Information Retrieval

Welcome to COSC431

Semester 1, 2017


Andrew Trotman (Owheo building, room 123A)


If you have ever used a Web search engine, like Google or Yahoo, you will realise how helpful computers can be in finding information, and how frustrating. This paper will tell you we can use computers to find information in unstructured or semi-structured text, and why it is as hard as it is important to do better. We'll start from the basics of IR, such as "what the heck is a word, anyway?" and cover some recent research.

Much of the presentation will be directed reading; some of the key papers are so opaque that we shall also have some lectures.


Second year programming and data structures.


There will be an examination worth 60% and two practical assignments worth a total of 40%.

  • Assignment 1 (20%) - Download here. Due Date: 12th April 2017
  • Assignment 2 (20%) - Download here. New Due Date: 29th May 2017
  • Examination (60%)


  • Date: To be confirmed
  • Time: To be confirmed
  • Room: To be confirmed

Lecture Schedule 2017

Lectures: Wednesdays at 11am - 1pm in Owheo room G34.

1. Course outline and Outstanding Issues in IR
2. Searching
3. Efficiency and Ranking
4. Evaluation
5. Term Conflation
6: ROK: Parsing and XML
7: ROK: Compression slides, audio recording, and notes
8. Relevance Feedback
9. Phrase and Structured Search
10. Distributed Information Retrieval
11. XML-IR and Link Discovery
12. COSC431 Presentations
13. Revision (Come with questions prepared)

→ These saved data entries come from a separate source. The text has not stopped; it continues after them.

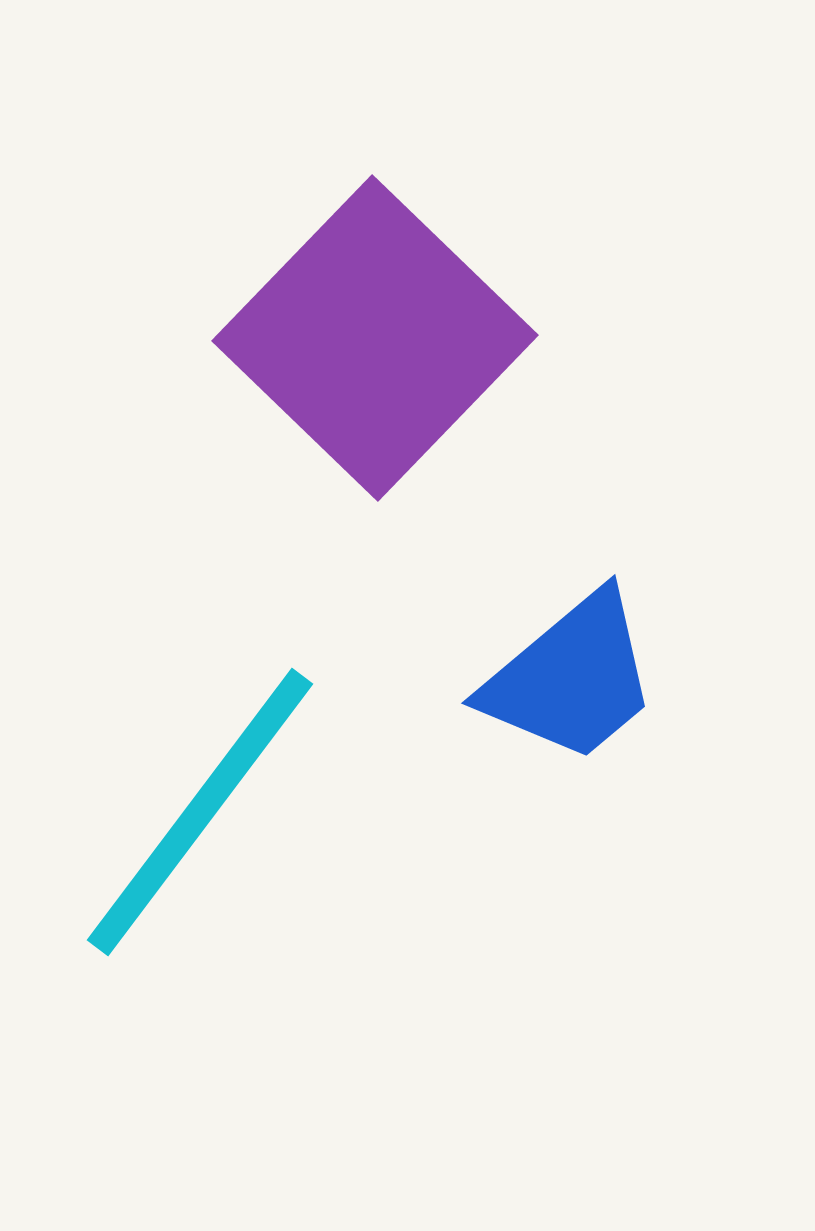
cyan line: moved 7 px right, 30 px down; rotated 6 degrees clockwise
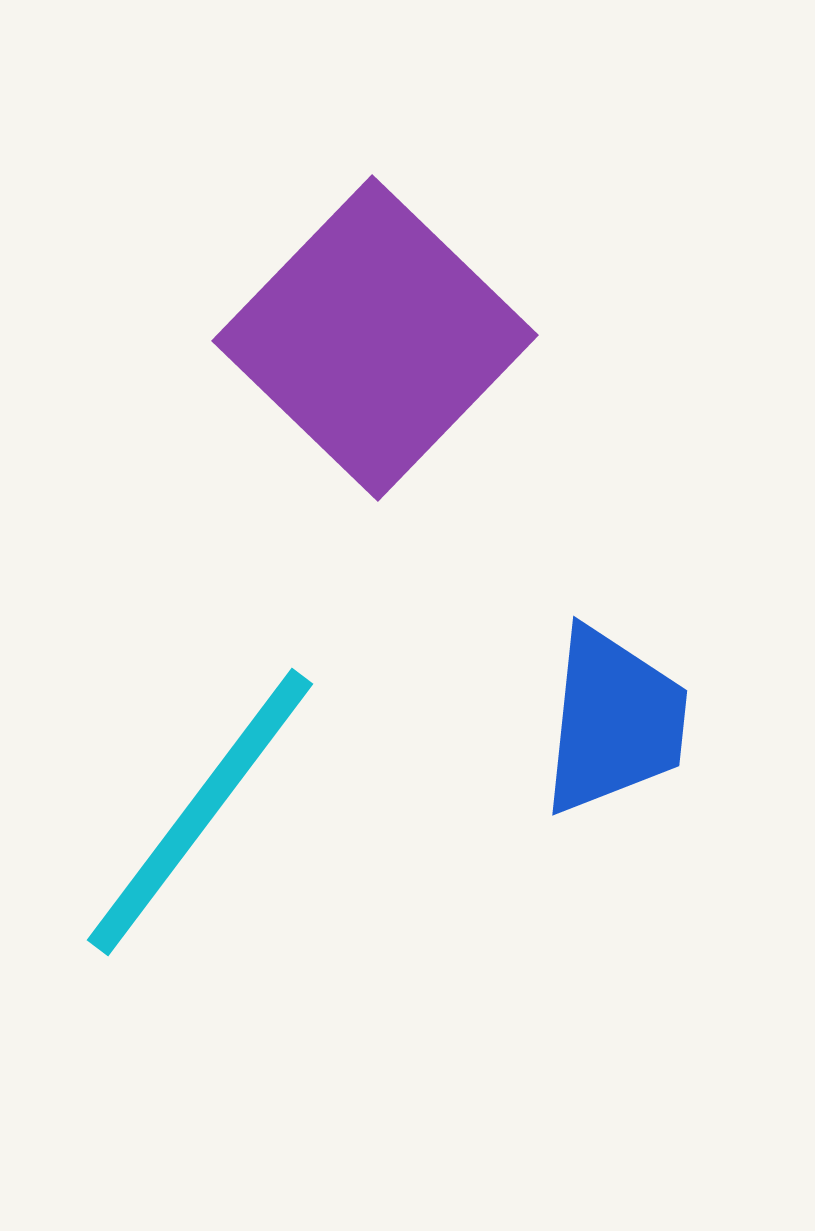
blue trapezoid: moved 43 px right, 43 px down; rotated 44 degrees counterclockwise
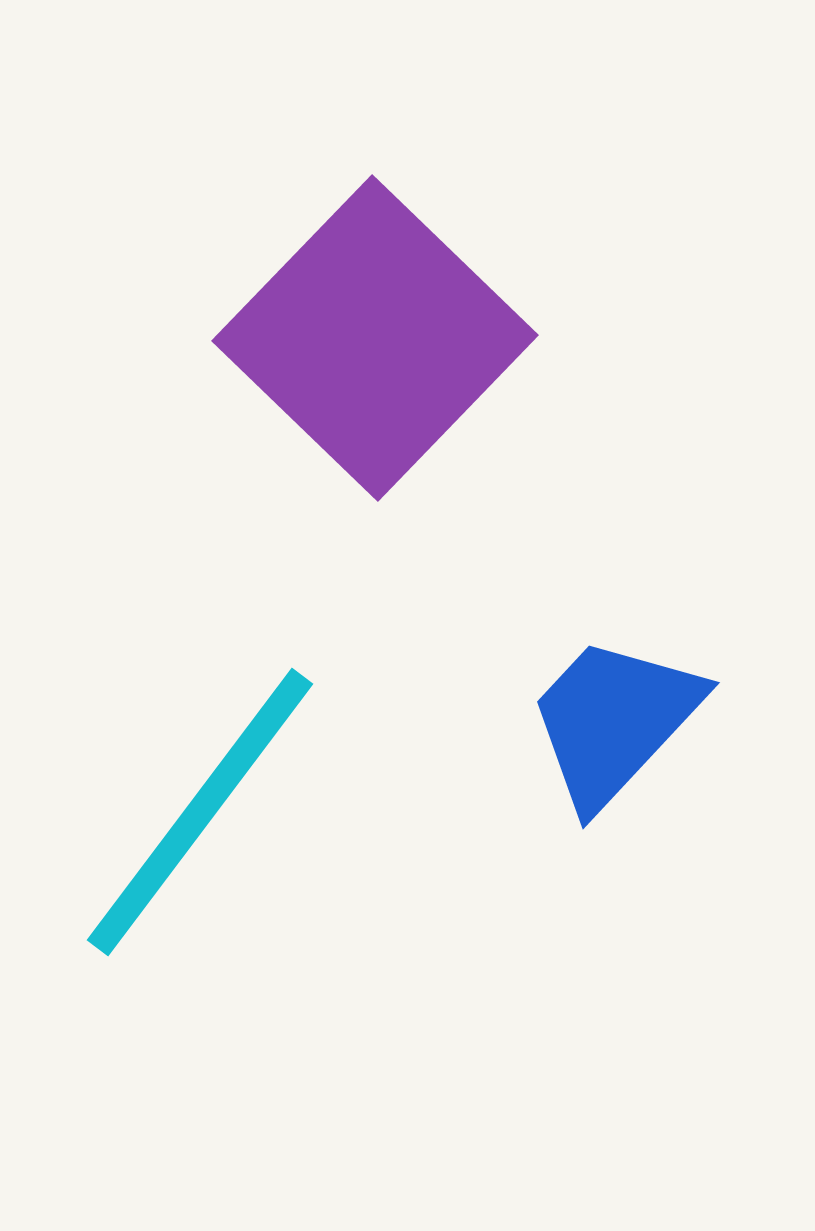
blue trapezoid: rotated 143 degrees counterclockwise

Student Administration have asked us to add this note on Plagiarism:
"Students should make sure that all submitted work is their own. Plagiarism is a form of dishonest practice. Plagiarism is defined as copying or paraphrasing another's work, whether intentionally or otherwise, and presenting it as one's own (approved University Council, December 2004). In practice this means plagiarism includes any attempt in any piece of submitted work (e.g. an assignment or test) to present as one's own work the work of another (whether of another student or a published authority). Any student found responsible for plagiarism in any piece of work submitted for assessment shall be subject to the University's dishonest practice regulations which may result in various penalties, including forfeiture of marks for the piece of work submitted, a zero grade for the paper, or in extreme cases exclusion from the University."